■ Task instructions ■
Scan the records below for the line containing "RT-qPCR analysis to" and the line containing "PINK1 (CI = −0.65 to". Copy both, plus every line between, exactly.

### Supplied material

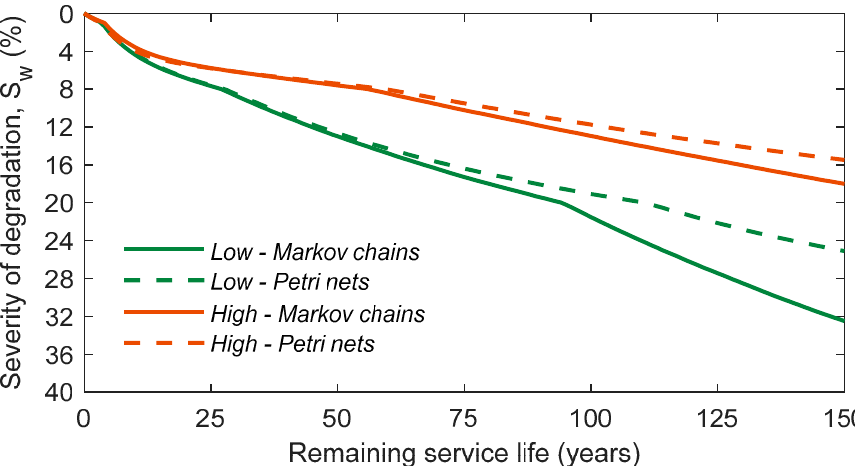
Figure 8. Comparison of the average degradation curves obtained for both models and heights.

######
### Supplied material

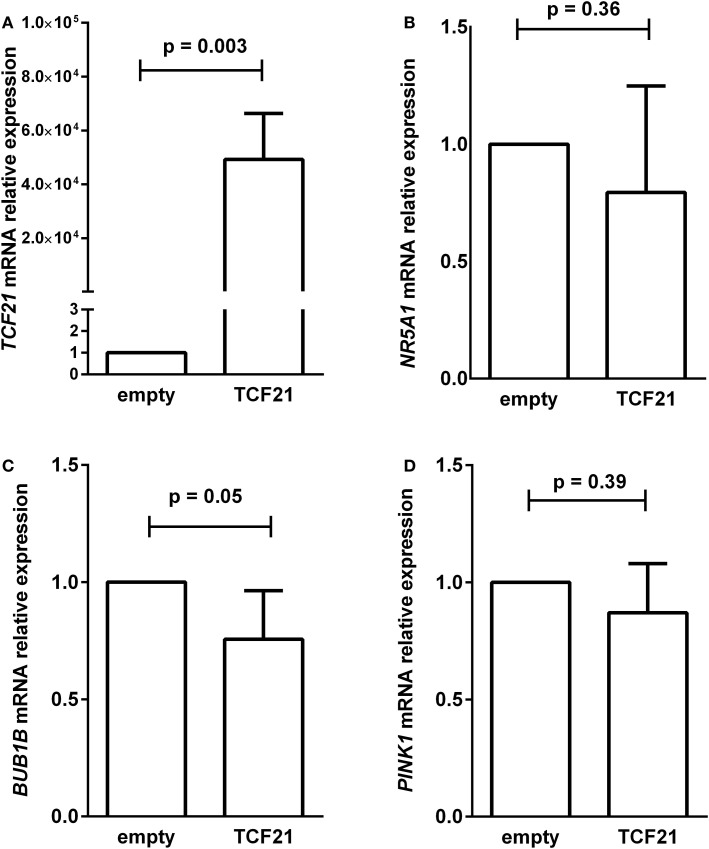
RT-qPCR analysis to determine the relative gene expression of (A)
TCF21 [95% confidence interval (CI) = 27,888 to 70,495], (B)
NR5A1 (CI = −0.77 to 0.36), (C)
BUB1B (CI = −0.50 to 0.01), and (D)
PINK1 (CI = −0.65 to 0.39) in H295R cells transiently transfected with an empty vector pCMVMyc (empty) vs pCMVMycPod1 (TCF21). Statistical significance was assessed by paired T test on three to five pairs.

######

■ Output of the task ■
RT-qPCR analysis to determine the relative gene expression of (A)
TCF21 [95% confidence interval (CI) = 27,888 to 70,495], (B)
NR5A1 (CI = −0.77 to 0.36), (C)
BUB1B (CI = −0.50 to 0.01), and (D)
PINK1 (CI = −0.65 to 0.39) in H295R cells transiently transfected with an empty vector pCMVMyc (empty) vs pCMVMycPod1 (TCF21). Statistical significance was assessed by paired T test on three to five pairs.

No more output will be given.